*Exercise*
Exclude all pictures, then restate the entries below word for word.

*Exercise inputs*
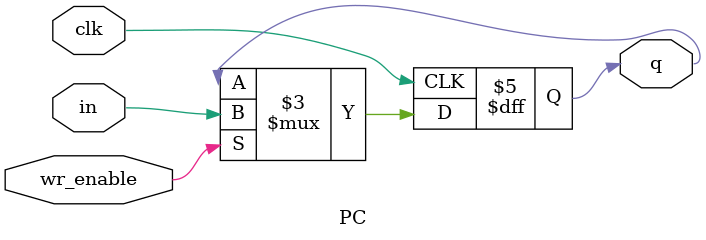
<source format=v>
module PC
(
output reg	q,
input		in,
input		wr_enable,
input		clk
);
    initial begin
      q <= 0;
	  $display("Hi from PC");     
    end

    always @(posedge clk) begin
    	$display("Hi from PC with clk, %d", q); 
        if (wr_enable) begin
            q <= in;
        end
    end
endmodule


</source>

*Written answer*
<source format=v>
module PC
(
output reg	q,
input		in,
input		wr_enable,
input		clk
);
    initial begin
      q <= 0;
	  $display("Hi from PC");     
    end

    always @(posedge clk) begin
    	$display("Hi from PC with clk, %d", q); 
        if (wr_enable) begin
            q <= in;
        end
    end
endmodule


</source>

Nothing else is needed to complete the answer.